7 Tricks Every Forex Trader Can Follow
The best
traders set their skills through practice and discipline. They perform
self-analysis to see what drives their trades and learn how to keep fear and
greed out of the equation. In this articles, you find some tricks that will
help you make smarter, more profitable trades too.
1. Define Your Goals
Before you began out on any journey, it is important that you have some purpose of where your destination is and how you will get there. Consequently, it is essential that you have clear goals in mind as to what you would like to achieve.
2. Choose a Compatible Trading Style
After setting your goal, then you have to set your trading method is capable of achieving your goals. Each type of trading style needs a different approach, and each style has a different risk outline, which requires a different position and approach to trade successfully.
3. Choose a Broker
It is important to choose a broker who offers a trading platform that allows you to do the analysis you require. Choosing a reliable broker is of paramount importance and spending time researching the differences between brokers will be very helpful.
In choosing your broker, it is
important to know your broker's policies. Also, make sure that your broker's
trading platform is suitable for the analysis you want to do.
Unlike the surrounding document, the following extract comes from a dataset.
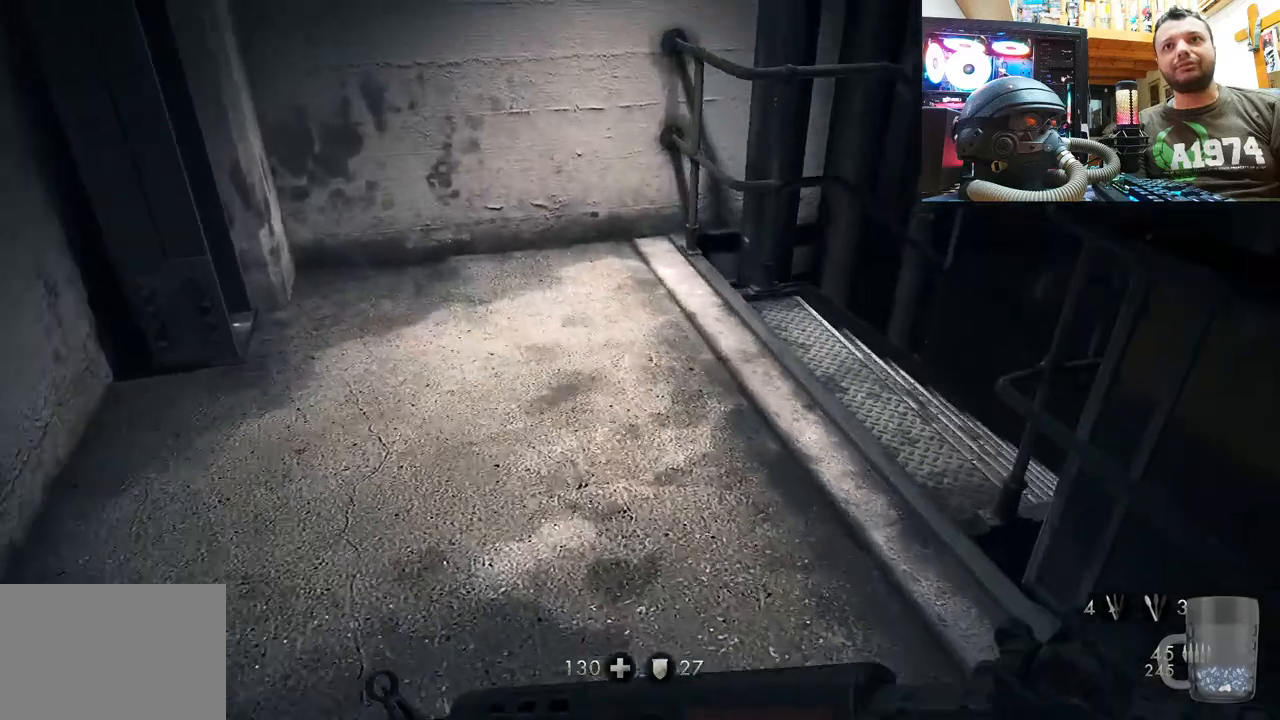
{"buttons": [], "left_stick": "up-right", "right_stick": "up-right", "events": [[67, "left_stick", "up"], [250, "right_stick", "up-right"], [300, "left_stick", "up-right"]]}
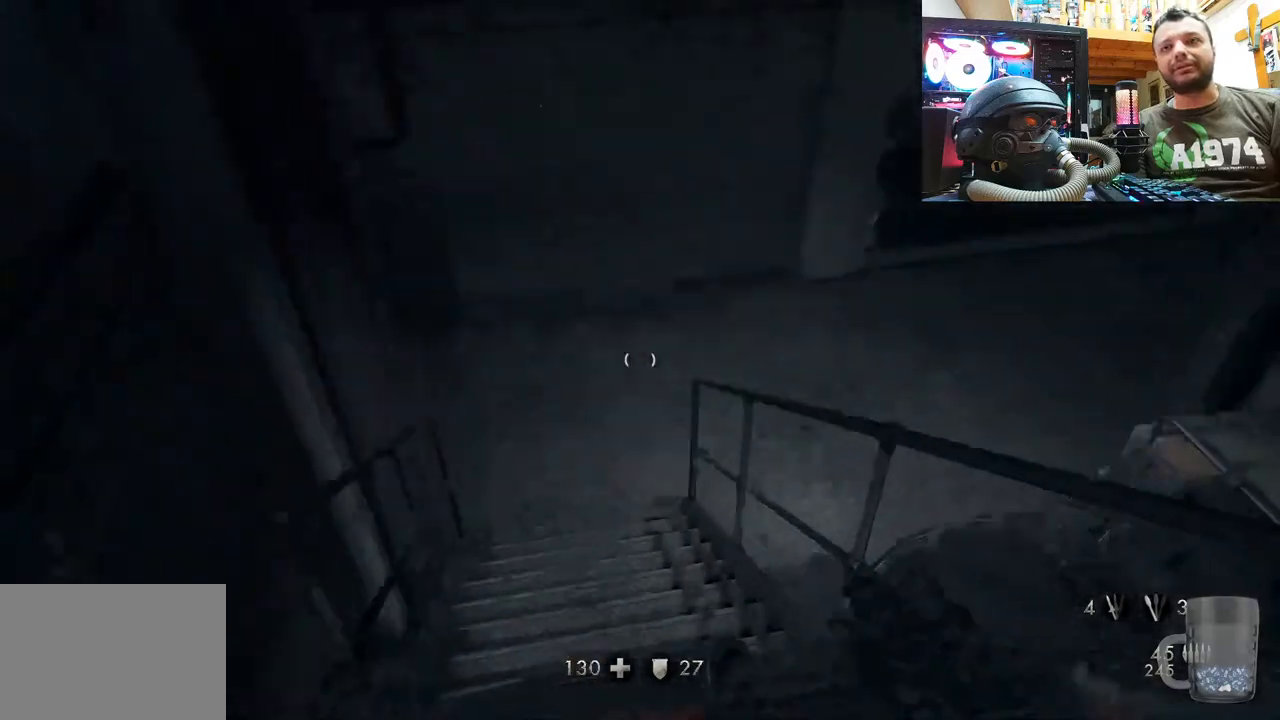
{"buttons": [], "left_stick": "up-left", "right_stick": "down-right", "events": [[17, "right_stick", "up-left"], [33, "left_stick", "up"], [183, "right_stick", "down-left"], [317, "right_stick", "down-right"], [367, "left_stick", "up-left"]]}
A good platform
with a poor broker or a good broker with a poor platform can be a problem. Make
sure you get the best of both.
4. Carefully Choose your Entry and Exit Time Frame
Many of the traders get confused because of conflicting information that occurs when you look at charts in different time frames. What shows up as buying opportunity on the weekly chart could, in fact, show up as a sell signal on an intraday chart. Consequently, if you are taking the necessary trading direction from a weekly chart and using a daily chart to time entry, be sure to synchronize the both. Keep your timing in sync.
5. Focus on Your Trades and Learn from Small Losses
Once you have funded your account, the most crucial thing to remember is that your money is at risk. Hence, your money should not be needed for living or to pay bills. Consider the trading money as if it were vacation money. Once the vacation is finished, your money is spent. Have the same attitude toward for the trading. This will psychologically prepare you to accept small losses, which is key to managing the risk. By focusing on your trades and accepting and learning from the small losses rather than always counting your equity, you will be much more successful.
6. Build Positive Feedback Loops
A positive feedback loop is created as a result of a well-executed trade by your plan. When you plan a trade and then execute it properly, you form a positive feedback pattern. Success breeds success, which in turn breeds confidence especially if the trade is profitable. Even if you take a small loss but do so by a planned trade, then you will be building a positive feedback loop.
7. Keep a Record Book
Maintaining a record
book is a great learning tool. Print out a chart and list all the reasons for
the trade, including the fundamentals
that affect your decisions. Mark the chart with your entry and your exit
points. Make any appropriate comments on the chart. File all the record so you
can refer to it over and over again.